TO DO: In the listing beneath this line, copy exactly the lines starting with the one containing "次の図は、前の一覧の各役割グ" and going on through the one containing "And with the".

TASK MATERIAL:
──────────

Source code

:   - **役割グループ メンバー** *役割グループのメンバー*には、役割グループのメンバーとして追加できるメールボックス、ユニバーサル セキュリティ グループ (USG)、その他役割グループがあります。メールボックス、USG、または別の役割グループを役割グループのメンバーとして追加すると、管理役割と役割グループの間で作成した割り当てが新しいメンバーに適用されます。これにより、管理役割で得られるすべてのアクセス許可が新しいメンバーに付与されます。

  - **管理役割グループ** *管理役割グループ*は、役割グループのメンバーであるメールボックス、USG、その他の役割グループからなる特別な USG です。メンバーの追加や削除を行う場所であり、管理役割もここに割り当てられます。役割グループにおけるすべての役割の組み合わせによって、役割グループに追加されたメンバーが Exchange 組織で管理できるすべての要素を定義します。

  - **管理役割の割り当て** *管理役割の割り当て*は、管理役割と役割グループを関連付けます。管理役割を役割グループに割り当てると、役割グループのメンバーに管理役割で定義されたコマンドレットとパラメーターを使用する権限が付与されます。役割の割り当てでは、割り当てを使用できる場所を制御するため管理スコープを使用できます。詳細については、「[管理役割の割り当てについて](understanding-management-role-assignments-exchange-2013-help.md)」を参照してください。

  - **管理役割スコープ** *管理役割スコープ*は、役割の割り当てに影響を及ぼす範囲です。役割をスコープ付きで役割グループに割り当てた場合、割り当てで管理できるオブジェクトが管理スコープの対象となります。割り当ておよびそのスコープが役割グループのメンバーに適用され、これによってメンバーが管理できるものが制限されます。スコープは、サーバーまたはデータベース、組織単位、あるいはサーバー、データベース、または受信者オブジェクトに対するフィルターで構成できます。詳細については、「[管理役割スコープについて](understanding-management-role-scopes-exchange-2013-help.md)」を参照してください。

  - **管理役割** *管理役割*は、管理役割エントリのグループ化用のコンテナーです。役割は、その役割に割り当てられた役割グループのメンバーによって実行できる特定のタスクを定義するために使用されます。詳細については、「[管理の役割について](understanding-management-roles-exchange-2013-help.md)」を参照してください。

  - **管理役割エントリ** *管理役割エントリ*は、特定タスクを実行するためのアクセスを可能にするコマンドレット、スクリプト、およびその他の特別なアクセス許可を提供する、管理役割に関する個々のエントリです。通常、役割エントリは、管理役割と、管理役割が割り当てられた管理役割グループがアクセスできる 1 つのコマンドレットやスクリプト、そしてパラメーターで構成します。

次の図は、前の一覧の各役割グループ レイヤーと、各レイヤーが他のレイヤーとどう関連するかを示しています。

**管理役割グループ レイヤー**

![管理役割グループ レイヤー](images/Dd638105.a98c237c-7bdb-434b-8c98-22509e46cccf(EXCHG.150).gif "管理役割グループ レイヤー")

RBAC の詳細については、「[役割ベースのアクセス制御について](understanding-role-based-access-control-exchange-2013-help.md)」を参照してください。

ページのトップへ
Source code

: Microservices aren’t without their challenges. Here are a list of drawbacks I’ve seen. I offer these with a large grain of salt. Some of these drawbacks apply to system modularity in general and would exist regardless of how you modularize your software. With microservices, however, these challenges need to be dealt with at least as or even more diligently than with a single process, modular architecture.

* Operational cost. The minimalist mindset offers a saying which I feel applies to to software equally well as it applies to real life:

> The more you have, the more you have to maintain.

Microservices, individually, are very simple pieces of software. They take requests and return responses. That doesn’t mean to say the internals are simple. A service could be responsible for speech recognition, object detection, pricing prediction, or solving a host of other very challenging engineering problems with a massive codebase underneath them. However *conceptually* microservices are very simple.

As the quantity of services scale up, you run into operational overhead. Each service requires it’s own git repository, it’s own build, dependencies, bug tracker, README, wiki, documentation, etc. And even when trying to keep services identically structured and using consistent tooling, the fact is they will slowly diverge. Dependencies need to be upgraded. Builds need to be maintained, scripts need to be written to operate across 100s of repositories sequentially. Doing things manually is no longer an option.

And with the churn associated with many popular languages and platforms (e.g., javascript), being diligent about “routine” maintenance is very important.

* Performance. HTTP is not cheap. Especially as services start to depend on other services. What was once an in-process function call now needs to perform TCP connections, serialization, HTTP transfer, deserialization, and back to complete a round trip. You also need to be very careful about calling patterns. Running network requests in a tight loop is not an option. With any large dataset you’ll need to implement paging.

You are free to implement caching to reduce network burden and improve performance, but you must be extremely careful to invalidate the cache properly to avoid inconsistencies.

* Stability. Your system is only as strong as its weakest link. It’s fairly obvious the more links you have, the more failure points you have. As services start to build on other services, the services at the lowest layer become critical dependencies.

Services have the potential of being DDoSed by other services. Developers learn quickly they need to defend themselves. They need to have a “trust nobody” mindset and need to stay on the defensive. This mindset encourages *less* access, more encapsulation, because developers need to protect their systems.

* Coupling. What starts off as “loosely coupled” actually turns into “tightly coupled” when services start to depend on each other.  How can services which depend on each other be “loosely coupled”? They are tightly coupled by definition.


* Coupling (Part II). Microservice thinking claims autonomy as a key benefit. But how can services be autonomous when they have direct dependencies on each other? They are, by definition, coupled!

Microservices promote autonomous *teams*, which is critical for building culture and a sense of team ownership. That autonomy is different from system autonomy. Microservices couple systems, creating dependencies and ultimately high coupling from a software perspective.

──────────

ANSWER FOR THIS EXERCISE:
次の図は、前の一覧の各役割グループ レイヤーと、各レイヤーが他のレイヤーとどう関連するかを示しています。

**管理役割グループ レイヤー**

![管理役割グループ レイヤー](images/Dd638105.a98c237c-7bdb-434b-8c98-22509e46cccf(EXCHG.150).gif "管理役割グループ レイヤー")

RBAC の詳細については、「[役割ベースのアクセス制御について](understanding-role-based-access-control-exchange-2013-help.md)」を参照してください。

ページのトップへ
Source code

: Microservices aren’t without their challenges. Here are a list of drawbacks I’ve seen. I offer these with a large grain of salt. Some of these drawbacks apply to system modularity in general and would exist regardless of how you modularize your software. With microservices, however, these challenges need to be dealt with at least as or even more diligently than with a single process, modular architecture.

* Operational cost. The minimalist mindset offers a saying which I feel applies to to software equally well as it applies to real life:

> The more you have, the more you have to maintain.

Microservices, individually, are very simple pieces of software. They take requests and return responses. That doesn’t mean to say the internals are simple. A service could be responsible for speech recognition, object detection, pricing prediction, or solving a host of other very challenging engineering problems with a massive codebase underneath them. However *conceptually* microservices are very simple.

As the quantity of services scale up, you run into operational overhead. Each service requires it’s own git repository, it’s own build, dependencies, bug tracker, README, wiki, documentation, etc. And even when trying to keep services identically structured and using consistent tooling, the fact is they will slowly diverge. Dependencies need to be upgraded. Builds need to be maintained, scripts need to be written to operate across 100s of repositories sequentially. Doing things manually is no longer an option.

And with the churn associated with many popular languages and platforms (e.g., javascript), being diligent about “routine” maintenance is very important.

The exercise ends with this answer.